Das Fällen der Rosskastanienallee entlang dem Garnhänki-Ufer löste bei Gegnern wie Befürwortern starke Emotionen aus. Die Entscheidung war politisch korrekt, jedoch während 20 Jahren zu wenig thematisiert worden, auch nicht vom Wassersportverein Richterswil. Augenfällige, bereits sichtbare Merkmale sind das vergrösserte, aber leider schon versprayte Känzeli, die grosse Baumgruppe, die zu einer kleinen Insel wird sowie die ins Flachufer reichende Plattform (Bild 7).

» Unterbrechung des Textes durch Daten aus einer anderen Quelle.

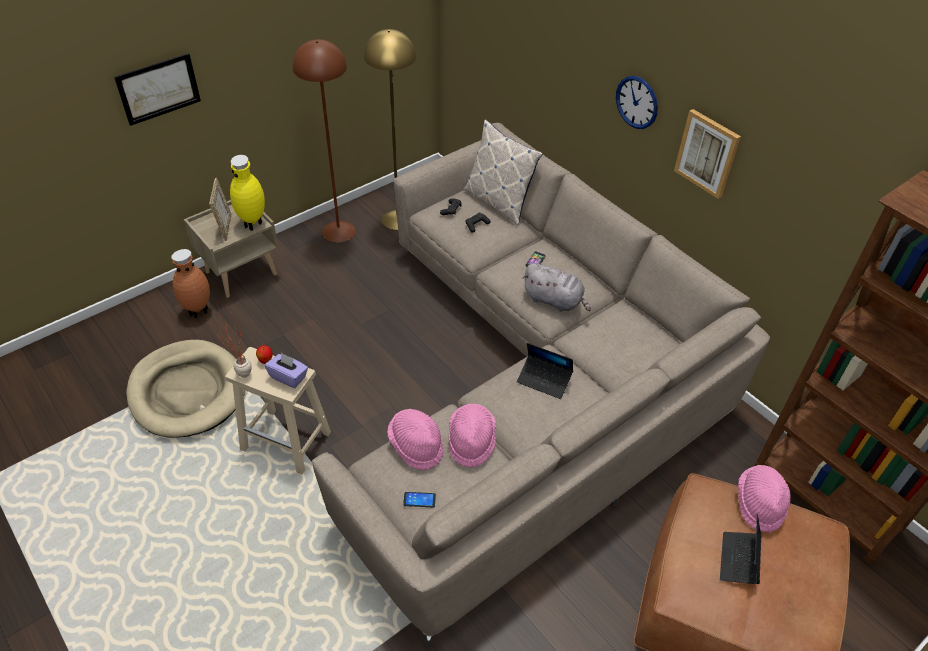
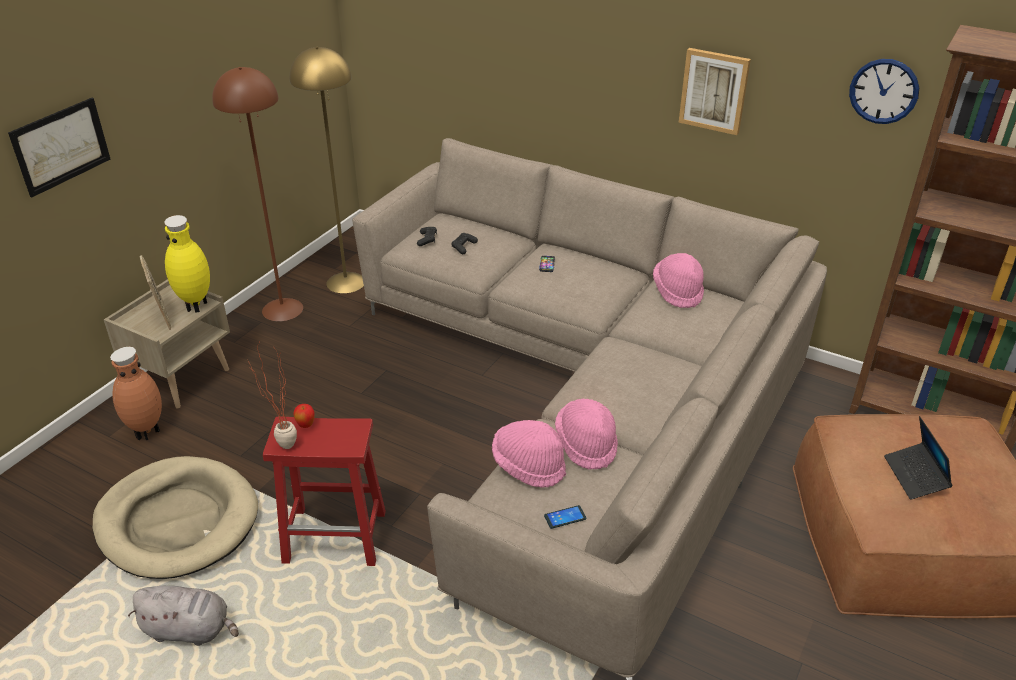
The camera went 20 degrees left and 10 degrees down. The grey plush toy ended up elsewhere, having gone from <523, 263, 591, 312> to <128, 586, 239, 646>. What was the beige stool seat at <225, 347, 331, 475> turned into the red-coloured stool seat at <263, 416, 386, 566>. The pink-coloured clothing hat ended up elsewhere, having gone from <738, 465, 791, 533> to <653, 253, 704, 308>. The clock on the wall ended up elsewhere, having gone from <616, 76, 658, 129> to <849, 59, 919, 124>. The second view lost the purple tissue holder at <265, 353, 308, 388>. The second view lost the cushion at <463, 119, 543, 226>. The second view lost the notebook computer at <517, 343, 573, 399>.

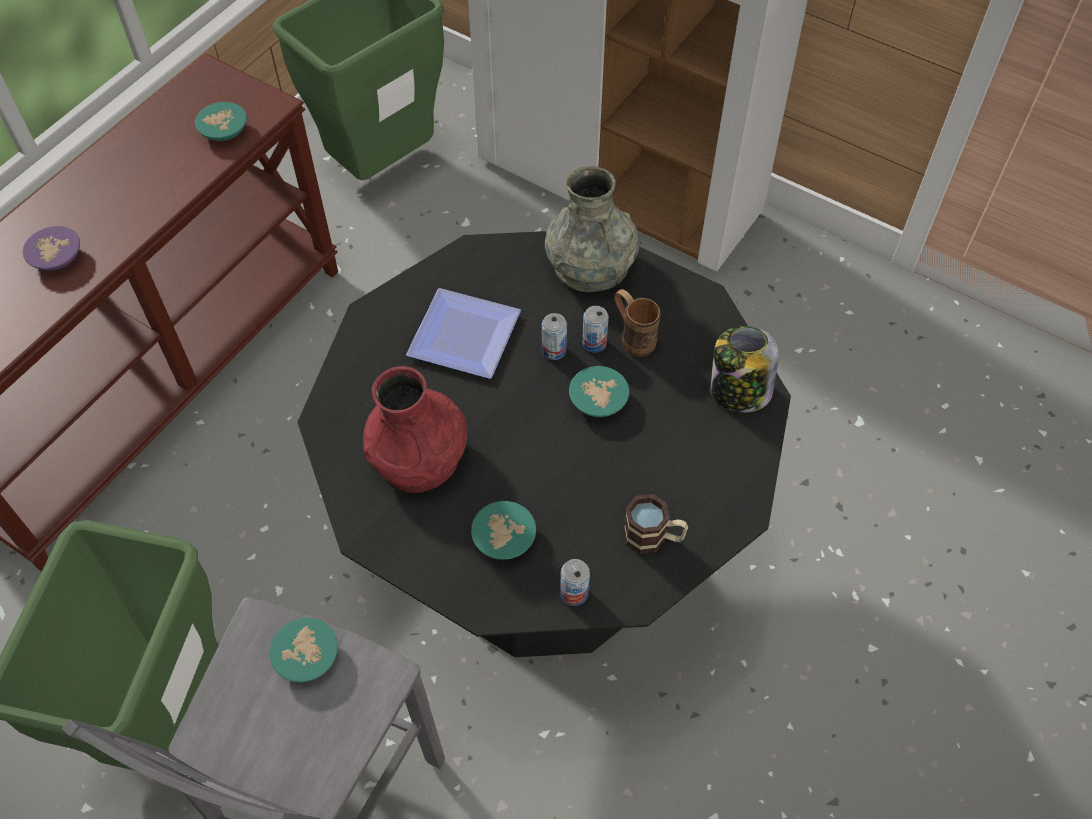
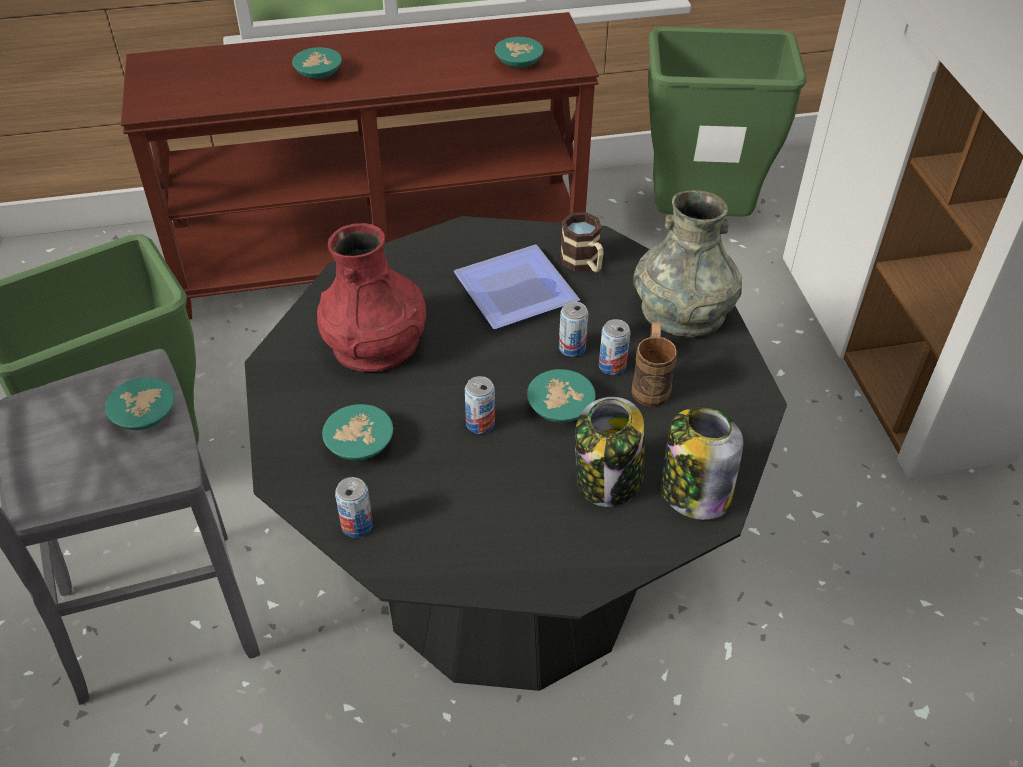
The camera went 45 degrees right and 10 degrees down. What was the purple serving bowl at <23, 226, 80, 271> turned into the turquoise serving bowl at <292, 47, 342, 79>. The second view gained the can at <465, 376, 495, 434>. The tea mug ended up elsewhere, having gone from <623, 494, 688, 554> to <560, 212, 604, 272>. The second view gained the jar at <575, 397, 645, 507>.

Dieses Jahrhundertbauwerk des Kantons Zürich wird rund 175 Mio. Fr. kosten. Doch diese Summe muss in Relation zu einem Schadenpotential Stadt Zürich von 6.7 Mrd. Fr. bei Extremhochwasser (alle 500 Jahre wird eine Wassermenge von 600 m3 pro Sekunde erwartet) gesetzt werden. Zusätzlich müssten noch die kaum bezifferbaren Schäden aus Betriebsunterbrüchen von SBB, Kommunikationsfirmen etc. berücksichtigt werden, welche die ganze Schweiz treffen können.
Am Ende der Besichtigung beantworteten die beiden Führer noch Fragen aus dem Publikum. Wir bedankten uns bei beiden Führern mit je einem Richterswiler Bildband «Unser Dorf am Zürichsee» und einer persönlichen Widmung und mit einem Trinkgeld für diese grösstenteils ehrenamtlich erbrachten Informationen. Ueberrascht hat uns v.a. dass die Führungen grösstenteils durch Mitglieder des Bergwerkvereins Käpfnach erbracht werden. Eine weitere Bestätigung der Wichtigkeit aktiver Vereine in der Schweiz -WVR gehört auch dazu. Durstig und etwas müde von den vielen beeindruckenden Informationen gönnten wir uns noch etwas Kühles im Restaurant Bahnhof. Einigkeit herrschte: ein spannendes, risikogerechtes und somit sinnvolles Projekt.
Bemerkung René: Den Bericht habe ich aufgrund unserer direkten Betroffenheit in Richterswil mit zusätzlichen Infos ergänzt. Immerhin ist unser Beitrag an den rund 4 Mio. Fr. Gesamtkosten für diese ökologische Ersatzmassnahmen ein Viertel. Zudem verliert die Gemeinde ein paar Tausend Quadratmeter, die im Zürisee verschwinden.
Dieser Bericht sollte auch für diejenigen, die nicht teilnehmen konnten, einen umfassenderen Eindruck von diesem schlussendlich wenig sichtbaren Projekt geben. Wer generellere Information über die Hochwassergefahr von Zürich und Umgebung wünscht, kann den vom Kanton Zürich über den Hochwasserschutz erstellten eindrücklichen Film aufrufen. Darin spielt der Entlastungsstollen die Hauptrolle.